«Me lo estoy imaginando… no puede ser…», pensó. Pero en el retrovisor vio al gatito sentarse y juntar las patas delanteras —como si rezara.
— Pobre criatura… ¿qué hace aquí?
Algo dentro de ella se agitó. Sintió el impulso de detenerse, de al menos recogerlo para sacarlo de la carretera. Pero… no había tiempo.
Miró el reloj: habían pasado 58 minutos desde que salió de casa. No podía detenerse por un gatito. Ni siquiera tenía tiempo para su propia vida. Y sin embargo, miró una última vez…
El gatito corría tras el coche. Pequeño, frágil, desesperado por alcanzarla.
— ¡Basta! —pensó Alexandra, y volvió a concentrarse en la carretera. Tenía cosas que hacer. No era su responsabilidad. Que otros se encargaran de los animales. No ella.
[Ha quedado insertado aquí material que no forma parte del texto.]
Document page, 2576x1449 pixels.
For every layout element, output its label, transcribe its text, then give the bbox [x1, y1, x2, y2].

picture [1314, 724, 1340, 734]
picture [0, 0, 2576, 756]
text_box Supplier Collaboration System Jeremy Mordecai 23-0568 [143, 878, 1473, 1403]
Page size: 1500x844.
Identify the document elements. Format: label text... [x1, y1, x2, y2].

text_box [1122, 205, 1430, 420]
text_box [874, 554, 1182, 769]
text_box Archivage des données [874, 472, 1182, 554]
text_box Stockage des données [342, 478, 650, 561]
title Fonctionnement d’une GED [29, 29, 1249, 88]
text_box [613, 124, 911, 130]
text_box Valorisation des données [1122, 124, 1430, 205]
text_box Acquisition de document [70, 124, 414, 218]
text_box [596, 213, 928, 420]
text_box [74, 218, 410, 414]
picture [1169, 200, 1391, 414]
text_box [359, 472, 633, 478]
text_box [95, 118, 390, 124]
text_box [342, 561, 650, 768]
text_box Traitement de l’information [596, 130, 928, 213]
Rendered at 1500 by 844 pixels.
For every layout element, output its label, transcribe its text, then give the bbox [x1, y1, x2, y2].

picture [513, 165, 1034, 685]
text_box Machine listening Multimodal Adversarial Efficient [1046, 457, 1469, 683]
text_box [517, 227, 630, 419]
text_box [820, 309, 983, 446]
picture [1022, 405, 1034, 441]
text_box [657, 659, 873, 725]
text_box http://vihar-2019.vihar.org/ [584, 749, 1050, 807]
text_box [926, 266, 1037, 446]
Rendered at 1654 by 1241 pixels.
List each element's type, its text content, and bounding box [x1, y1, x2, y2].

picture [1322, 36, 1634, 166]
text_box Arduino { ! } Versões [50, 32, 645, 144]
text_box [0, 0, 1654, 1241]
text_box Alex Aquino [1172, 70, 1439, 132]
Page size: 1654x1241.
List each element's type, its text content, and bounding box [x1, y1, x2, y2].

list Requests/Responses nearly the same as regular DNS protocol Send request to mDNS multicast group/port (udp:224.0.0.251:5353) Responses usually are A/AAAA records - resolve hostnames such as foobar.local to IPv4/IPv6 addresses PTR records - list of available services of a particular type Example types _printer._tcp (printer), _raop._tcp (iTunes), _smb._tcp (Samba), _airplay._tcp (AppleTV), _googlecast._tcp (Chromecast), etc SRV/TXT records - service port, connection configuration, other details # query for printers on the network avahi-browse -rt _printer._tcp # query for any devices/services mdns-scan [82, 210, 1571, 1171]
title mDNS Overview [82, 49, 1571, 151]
Dos minutos después, el coche derrapó. El chirrido de los neumáticos, la pérdida de control… y luego, una niebla densa, viscosa, gris. Y dentro de ella resonó de nuevo aquella voz, ahora ronca y burlona:
— ¿Por qué ustedes, los humanos, siempre me culpan? Sin embargo, te di una oportunidad. Tres, para ser exactos. Todas frente a ti.
Solo debiste detenerte. Solo ayudar. El pájaro, el perro, el gatito… Eras tú misma. Eran fragmentos de tu alma que gritaban: «¡Detente!»
La voz se apagó por un momento. Ahora sonaba más baja, casi dolorida:
— ¿Sabes cuán raro es que alguien aproveche estas oportunidades? En siglos, muy pocos. Pero cuando sucede, me alegro. Porque les devuelvo la cuarta parte. Entera. Y el destino de esas personas… nunca volverá a ser el mismo…
Alexandra quiso decir algo, responder, pero de la niebla surgieron unas patas negras, peludas, con garras, que se extendieron hacia ella…
P.D. La próxima vez que pases junto a alguien que necesite ayuda —sea una persona o un animal, no importa— detente. Tal vez sea tu alma gritándote: «¡Detente!» Porque ella… ya sabe qué pasará.